(Beginning of Records provided)
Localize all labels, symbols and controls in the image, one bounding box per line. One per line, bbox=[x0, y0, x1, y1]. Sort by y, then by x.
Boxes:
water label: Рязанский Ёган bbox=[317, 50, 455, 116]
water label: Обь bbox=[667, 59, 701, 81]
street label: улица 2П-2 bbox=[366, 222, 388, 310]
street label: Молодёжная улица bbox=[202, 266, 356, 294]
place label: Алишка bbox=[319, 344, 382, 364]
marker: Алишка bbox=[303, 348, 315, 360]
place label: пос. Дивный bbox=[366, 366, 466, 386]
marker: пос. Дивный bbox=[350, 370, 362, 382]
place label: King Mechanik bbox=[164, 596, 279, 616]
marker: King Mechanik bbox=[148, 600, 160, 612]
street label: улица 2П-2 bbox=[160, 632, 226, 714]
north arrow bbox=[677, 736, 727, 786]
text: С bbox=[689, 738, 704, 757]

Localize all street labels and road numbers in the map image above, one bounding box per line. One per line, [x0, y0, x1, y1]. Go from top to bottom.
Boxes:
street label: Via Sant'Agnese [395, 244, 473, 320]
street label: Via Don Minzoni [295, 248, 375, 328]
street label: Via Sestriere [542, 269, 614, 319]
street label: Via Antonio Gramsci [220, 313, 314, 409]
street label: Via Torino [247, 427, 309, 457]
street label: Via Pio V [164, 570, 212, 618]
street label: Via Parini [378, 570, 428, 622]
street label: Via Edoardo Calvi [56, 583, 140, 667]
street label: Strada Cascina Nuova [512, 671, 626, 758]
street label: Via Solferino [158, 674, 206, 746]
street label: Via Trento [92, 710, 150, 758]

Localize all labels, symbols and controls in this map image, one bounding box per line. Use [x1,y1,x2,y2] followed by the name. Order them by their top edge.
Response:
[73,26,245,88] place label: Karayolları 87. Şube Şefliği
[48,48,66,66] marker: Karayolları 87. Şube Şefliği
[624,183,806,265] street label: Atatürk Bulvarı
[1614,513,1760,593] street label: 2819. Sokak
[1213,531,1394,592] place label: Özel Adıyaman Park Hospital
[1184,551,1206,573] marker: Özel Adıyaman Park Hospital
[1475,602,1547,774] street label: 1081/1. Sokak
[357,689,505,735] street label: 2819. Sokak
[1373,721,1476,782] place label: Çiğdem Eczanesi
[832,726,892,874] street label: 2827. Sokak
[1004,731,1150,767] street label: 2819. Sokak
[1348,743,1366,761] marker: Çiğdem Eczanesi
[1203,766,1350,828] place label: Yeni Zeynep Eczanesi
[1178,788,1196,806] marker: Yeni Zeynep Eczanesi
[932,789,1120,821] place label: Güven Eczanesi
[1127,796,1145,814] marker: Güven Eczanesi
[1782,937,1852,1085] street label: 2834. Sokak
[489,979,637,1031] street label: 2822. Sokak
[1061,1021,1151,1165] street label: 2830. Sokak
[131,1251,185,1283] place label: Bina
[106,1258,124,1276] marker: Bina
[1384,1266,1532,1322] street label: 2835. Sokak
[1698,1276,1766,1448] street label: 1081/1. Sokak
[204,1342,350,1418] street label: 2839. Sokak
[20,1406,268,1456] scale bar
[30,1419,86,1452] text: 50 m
(End of Records provided)
### Your objective
Make an exact copy of the records.

### Output for this exercise
Localize all labels, symbols and controls in the image, one bounding box per line. One per line, bbox=[x0, y0, x1, y1]. Sort by y, then by x.
Boxes:
water label: Рязанский Ёган bbox=[317, 50, 455, 116]
water label: Обь bbox=[667, 59, 701, 81]
street label: улица 2П-2 bbox=[366, 222, 388, 310]
street label: Молодёжная улица bbox=[202, 266, 356, 294]
place label: Алишка bbox=[319, 344, 382, 364]
marker: Алишка bbox=[303, 348, 315, 360]
place label: пос. Дивный bbox=[366, 366, 466, 386]
marker: пос. Дивный bbox=[350, 370, 362, 382]
place label: King Mechanik bbox=[164, 596, 279, 616]
marker: King Mechanik bbox=[148, 600, 160, 612]
street label: улица 2П-2 bbox=[160, 632, 226, 714]
north arrow bbox=[677, 736, 727, 786]
text: С bbox=[689, 738, 704, 757]

Localize all street labels and road numbers in the map image above, one bounding box per line. One per line, [x0, y0, x1, y1]. Go from top to bottom.
Boxes:
street label: Via Sant'Agnese [395, 244, 473, 320]
street label: Via Don Minzoni [295, 248, 375, 328]
street label: Via Sestriere [542, 269, 614, 319]
street label: Via Antonio Gramsci [220, 313, 314, 409]
street label: Via Torino [247, 427, 309, 457]
street label: Via Pio V [164, 570, 212, 618]
street label: Via Parini [378, 570, 428, 622]
street label: Via Edoardo Calvi [56, 583, 140, 667]
street label: Strada Cascina Nuova [512, 671, 626, 758]
street label: Via Solferino [158, 674, 206, 746]
street label: Via Trento [92, 710, 150, 758]

Localize all labels, symbols and controls in this map image, one bounding box per line. Use [x1,y1,x2,y2] followed by the name. Order them by their top edge.
Response:
[73,26,245,88] place label: Karayolları 87. Şube Şefliği
[48,48,66,66] marker: Karayolları 87. Şube Şefliği
[624,183,806,265] street label: Atatürk Bulvarı
[1614,513,1760,593] street label: 2819. Sokak
[1213,531,1394,592] place label: Özel Adıyaman Park Hospital
[1184,551,1206,573] marker: Özel Adıyaman Park Hospital
[1475,602,1547,774] street label: 1081/1. Sokak
[357,689,505,735] street label: 2819. Sokak
[1373,721,1476,782] place label: Çiğdem Eczanesi
[832,726,892,874] street label: 2827. Sokak
[1004,731,1150,767] street label: 2819. Sokak
[1348,743,1366,761] marker: Çiğdem Eczanesi
[1203,766,1350,828] place label: Yeni Zeynep Eczanesi
[1178,788,1196,806] marker: Yeni Zeynep Eczanesi
[932,789,1120,821] place label: Güven Eczanesi
[1127,796,1145,814] marker: Güven Eczanesi
[1782,937,1852,1085] street label: 2834. Sokak
[489,979,637,1031] street label: 2822. Sokak
[1061,1021,1151,1165] street label: 2830. Sokak
[131,1251,185,1283] place label: Bina
[106,1258,124,1276] marker: Bina
[1384,1266,1532,1322] street label: 2835. Sokak
[1698,1276,1766,1448] street label: 1081/1. Sokak
[204,1342,350,1418] street label: 2839. Sokak
[20,1406,268,1456] scale bar
[30,1419,86,1452] text: 50 m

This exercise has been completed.